Inattentiveness or the inability to concentrate on tasks for any meaningful length of time is also common to most sufferers. This makes succeeding in the traditional classroom or workplace setting extremely difficult, though certainly not impossible with favorable adaptations to both that support concentration.
The inability to focus on details results from several problems that plague ADHD sufferers as many can not follow complicated instructions, are very disorganized, and are extremely forgetful, all skills typically needed for success on complicated tasks.
Treatments, Adaptation, and Differentiation: A Formula For Success
Does this mean that ADHD sufferers are doomed to a lifetime of failure? On the contrary. There are many treatments and adaptations available to ensure ADHD sufferers lead productive and healthy lives.
Amongst the leading medications proven to help ADHD sufferers refocus their attention during the span of the day, is a group of stimulant medications such as Adderall XR which help to maintain energy levels throughout the day, allowing one to be more focused on tasks and less apt to become distracted. These stimulant drugs have been used for decades with great success helping as many as 80% of ADHD sufferers. They last anywhere from 8 to 12 hours and are prescribed for children, teens, and adults to be successful throughout the day, in both school and at work, when concentration is most important. Children on these drugs are closely monitored by their doctors, parents, teachers, and coaches to ensure the proper dosage and desired results.

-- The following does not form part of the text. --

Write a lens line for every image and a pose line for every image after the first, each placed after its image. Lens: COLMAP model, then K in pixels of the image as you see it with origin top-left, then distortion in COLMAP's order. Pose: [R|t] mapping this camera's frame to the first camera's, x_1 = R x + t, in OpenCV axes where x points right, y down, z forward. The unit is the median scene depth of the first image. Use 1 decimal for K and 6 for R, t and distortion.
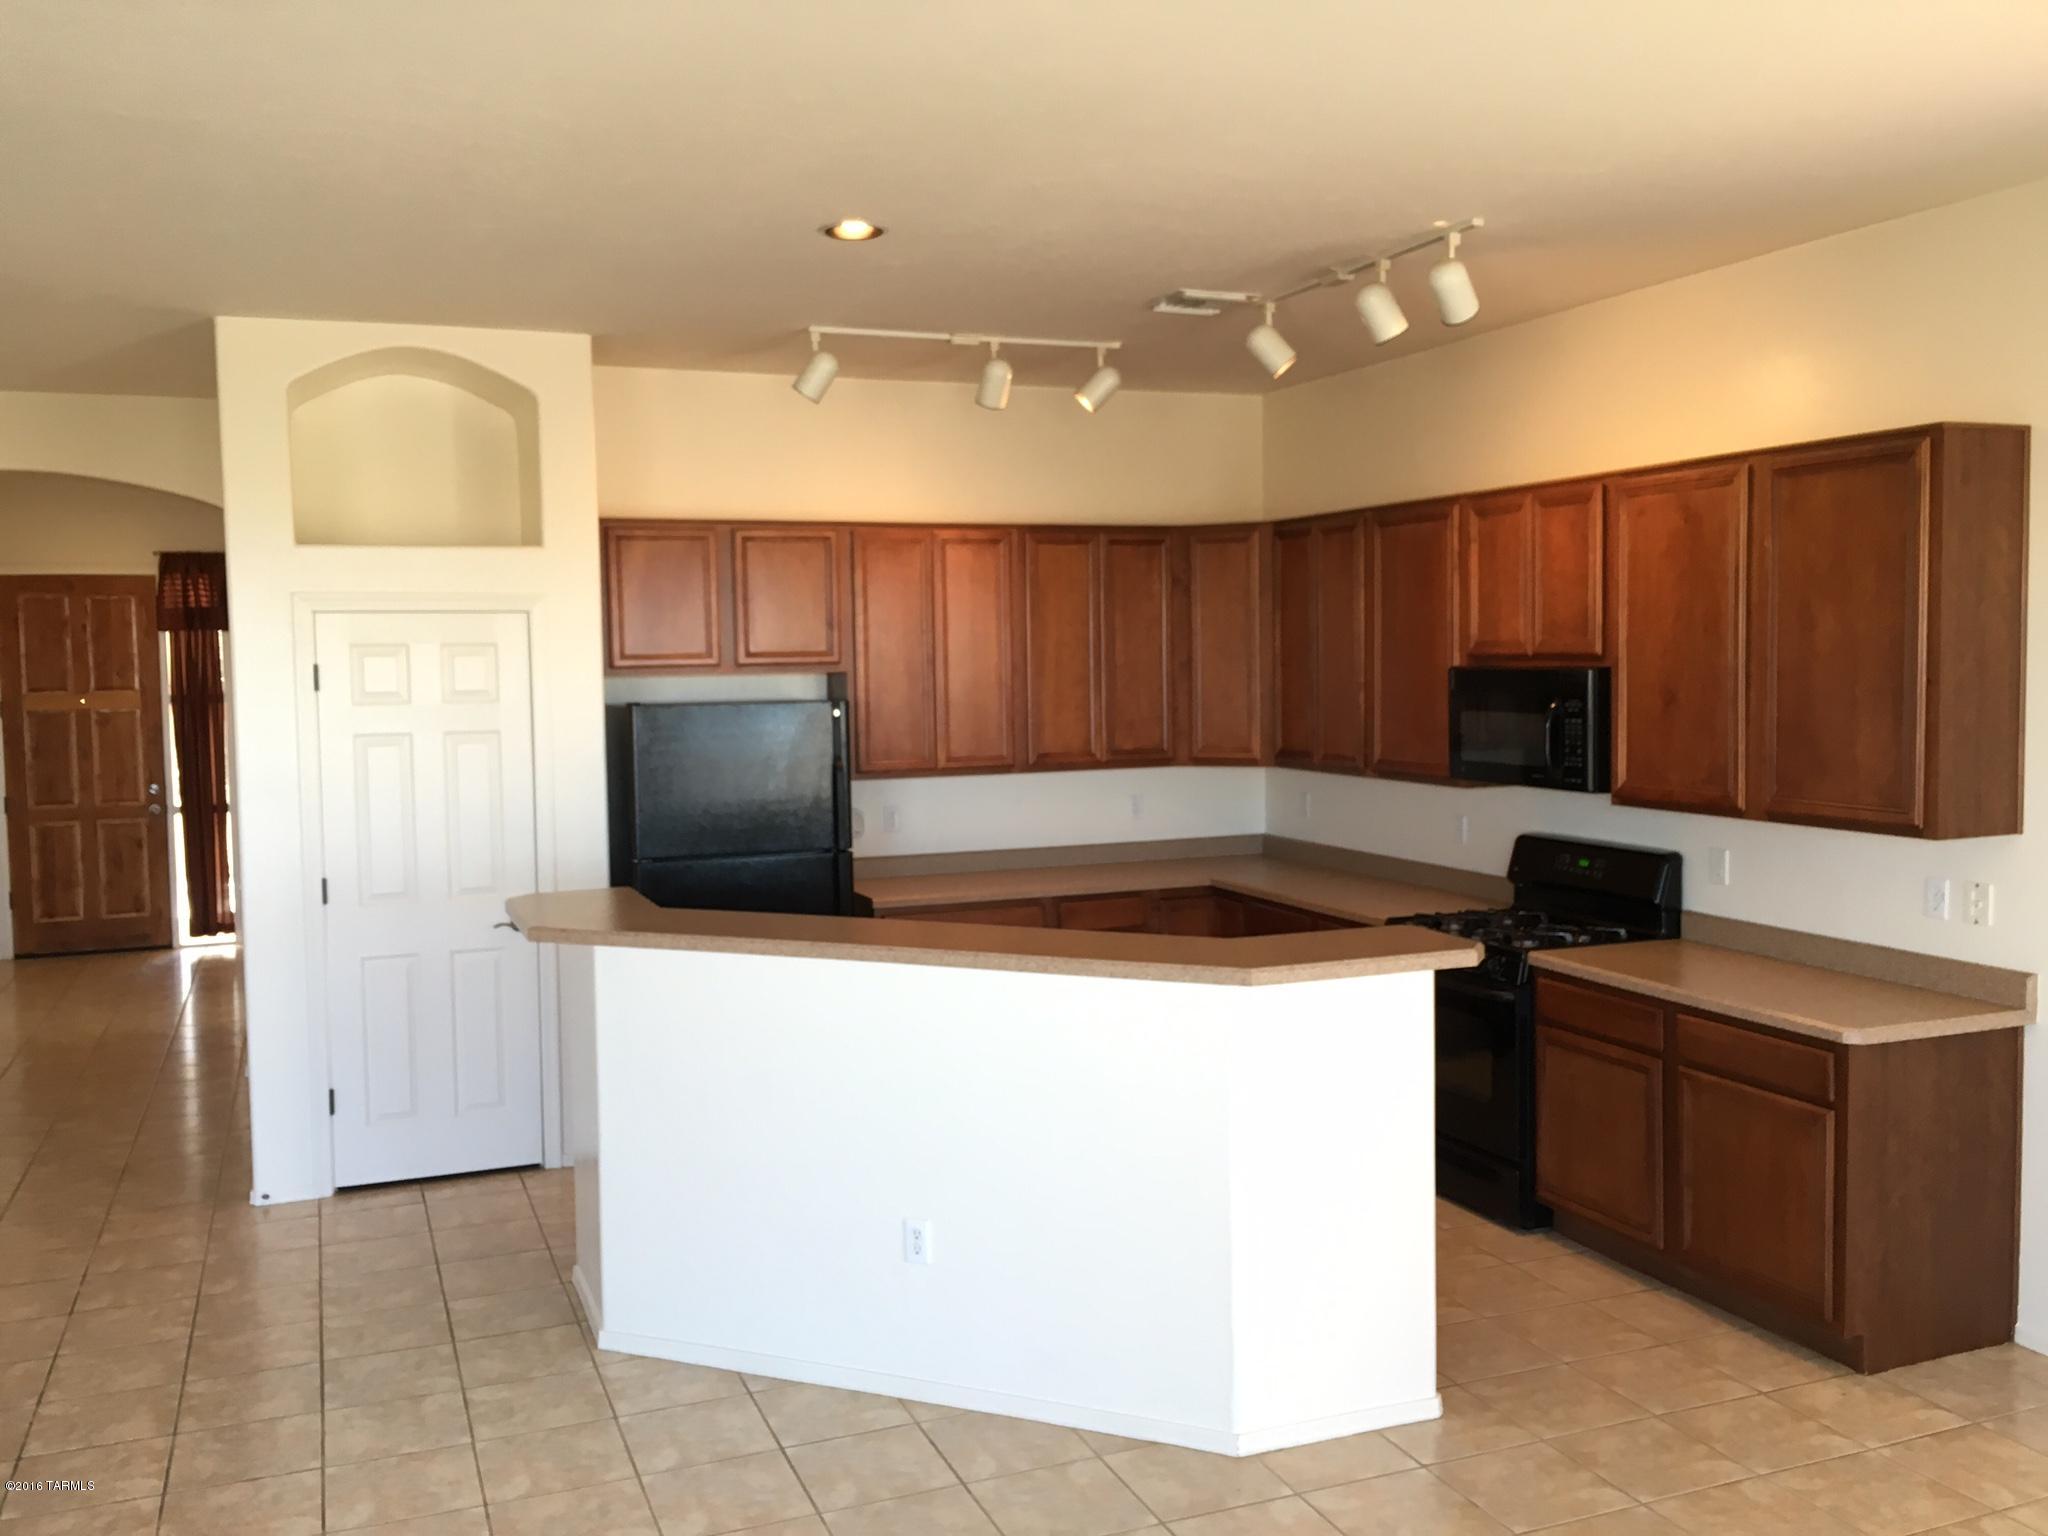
lens RADIAL K [[1774.5, 0, 1023.4], [0, 1774.5, 772.1], [0, 0, 1]] dist [0.108916, -0.188223]
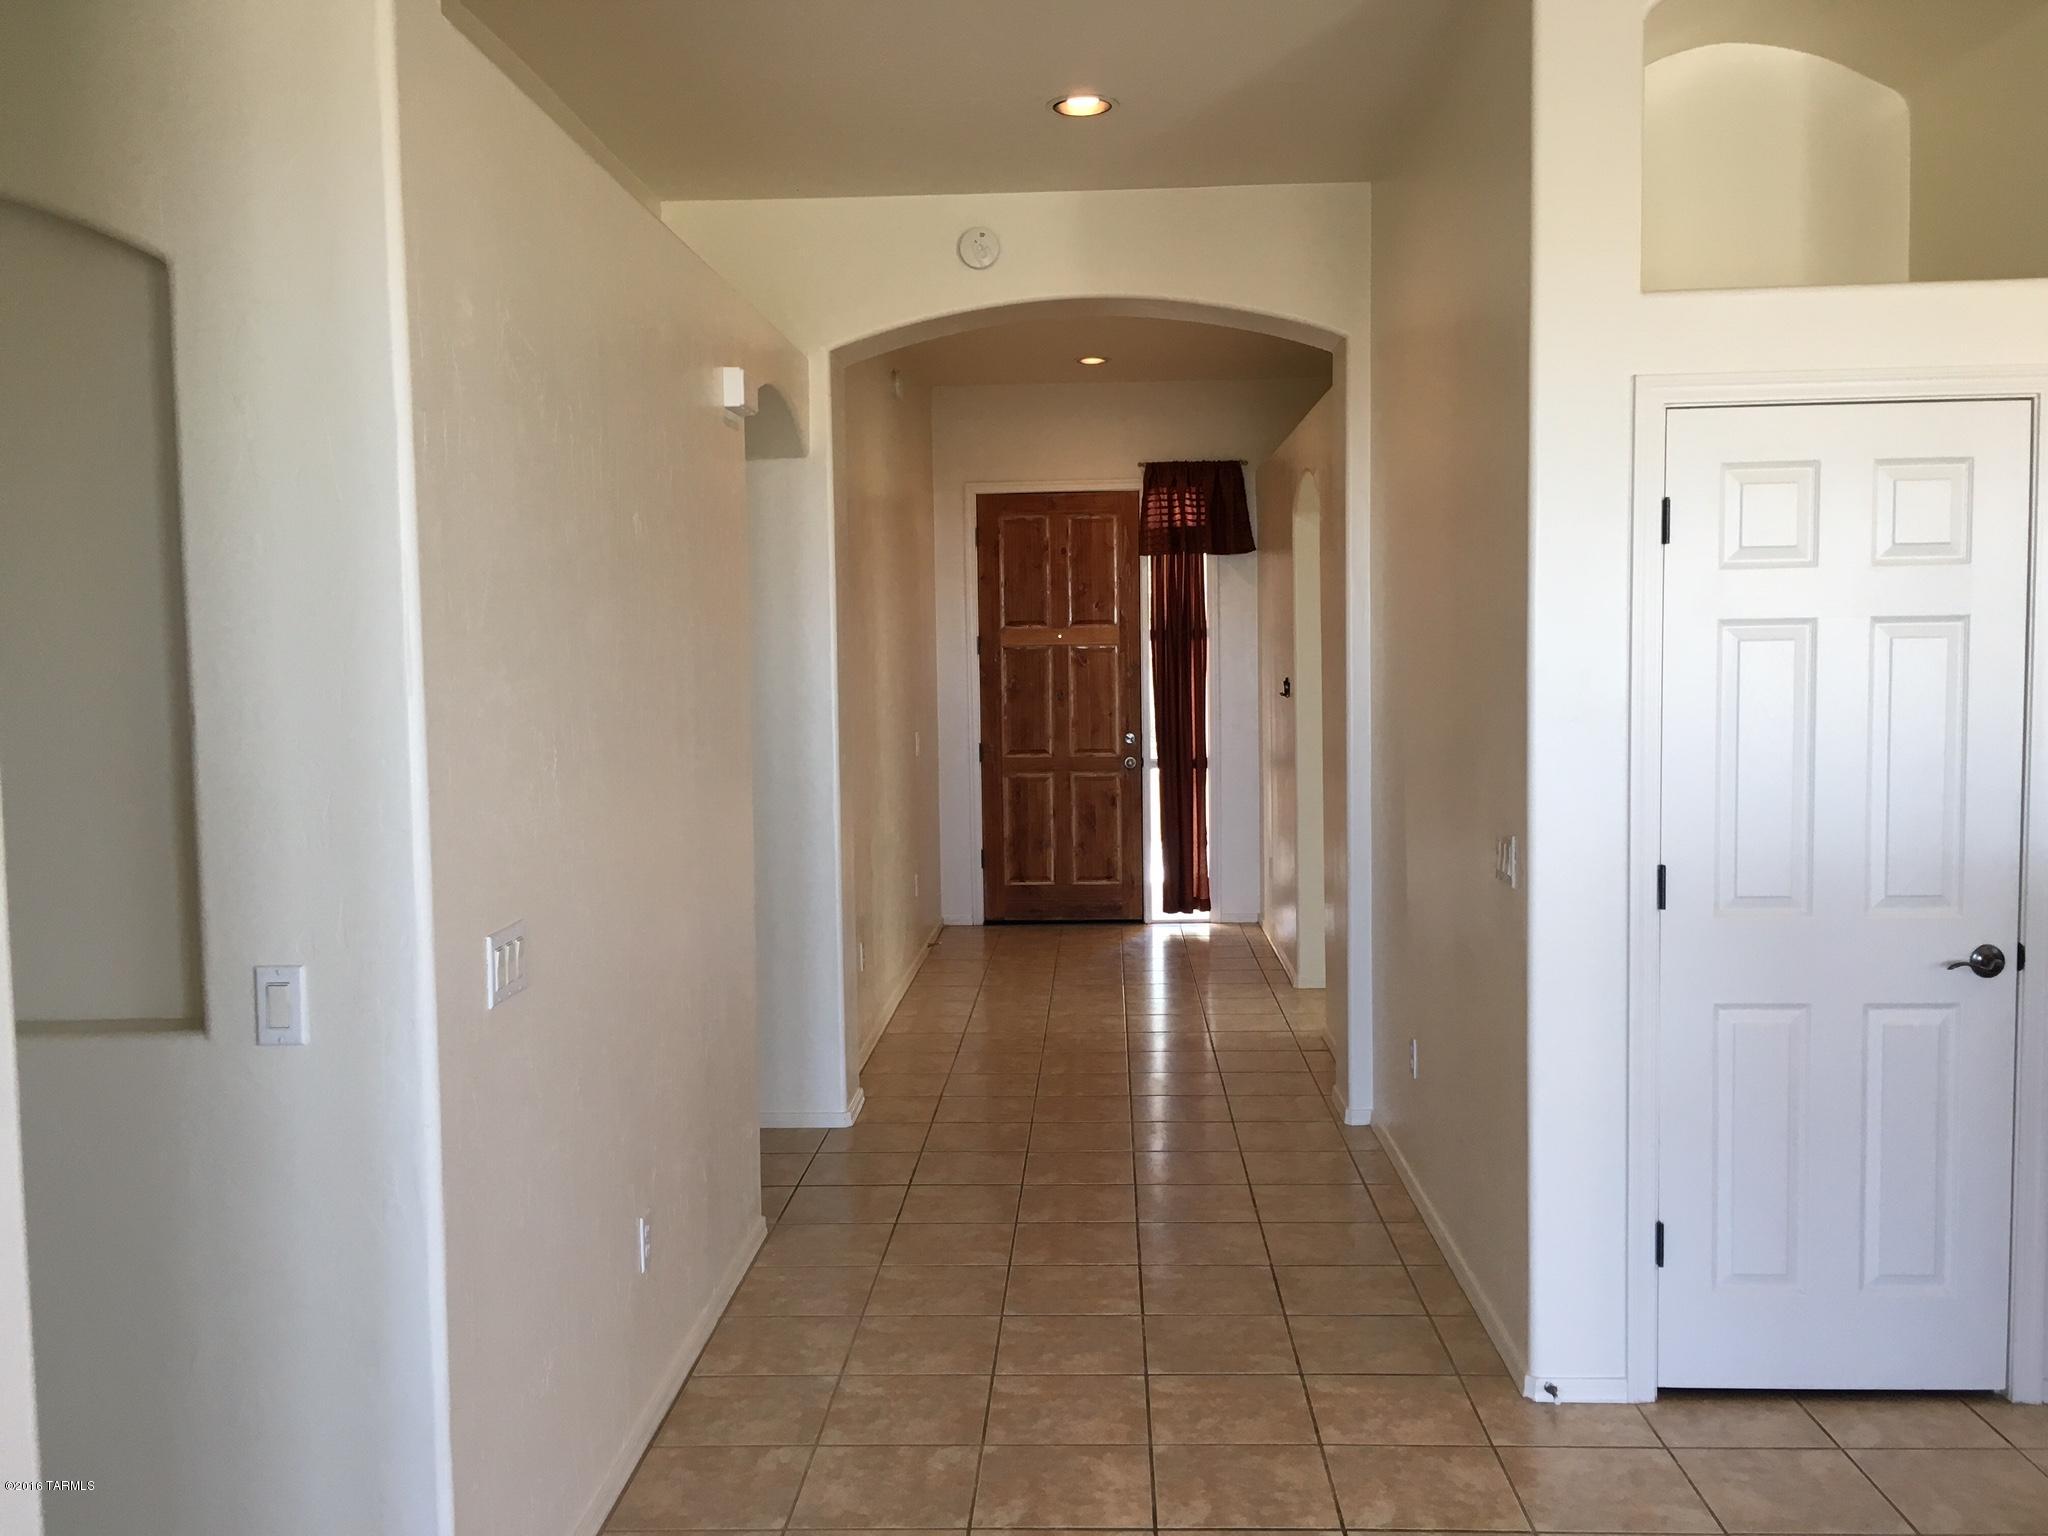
lens RADIAL K [[1774.5, 0, 1023.4], [0, 1774.5, 772.1], [0, 0, 1]] dist [0.108916, -0.188223]
pose [[0.912141, 0.030071, -0.408773, -0.182027], [-0.025785, 0.999540, 0.015992, 0.013245], [0.409065, -0.004047, 0.912496, 0.202649]]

Those with less severe forms of ADHD have benefitted from nutritional interventions. Studies have shown that foods high in protein such as lean beef, chicken, fish, eggs, and nuts have proven beneficial to ADHD sufferers. Protein has been proven to inhibit sugar spikes in the body which can cause hyperactivity. Reducing sugar in the diet has also proven effective. This can be effectively done by cutting out processed foods that most often contain a sugar bomb. Carbohydrates that are high in fiber and low in sugar work well with protein to help those with ADHD to remain focused throughout the day. Finally, many studies have concluded that fish oil, rich in omega 3 fatty acids, is beneficial to those with ADHD.
Other Alternative Treatments:
Getting a good night’s sleep is especially important to those with ADHD. Eliminating fatigue allows better focus throughout the day. Exercise is also a must for those suffering from ADHD. Hyperactive children and adults need an outlet to work off their excess energy. Those with ADHD who maintain an exercise routine throughout the week have been shown to be able to focus more on difficult tasks. Yoga has also been revealed to be an excellent way to refocus the hyperactive brain and should be considered an important addition to a healthy daily routine. Frequent brain breaks, using yoga breathing techniques, while working on a project, exam, or complicated task, have been shown to increase positive results in those with ADHD.
The news is bright for ADHD sufferers. ADHD has become one of the most chronicled mental disorders in recent decades. Those who work with children such as parents, teachers, caregivers, and coaches are being trained to understand the disorder and make adjustments in order to help all youngsters reach their goals. Numerous treatments and interventions have shown excellent results, assuring that those diagnosed with ADHD will be able to look forward to the future and live their best lives.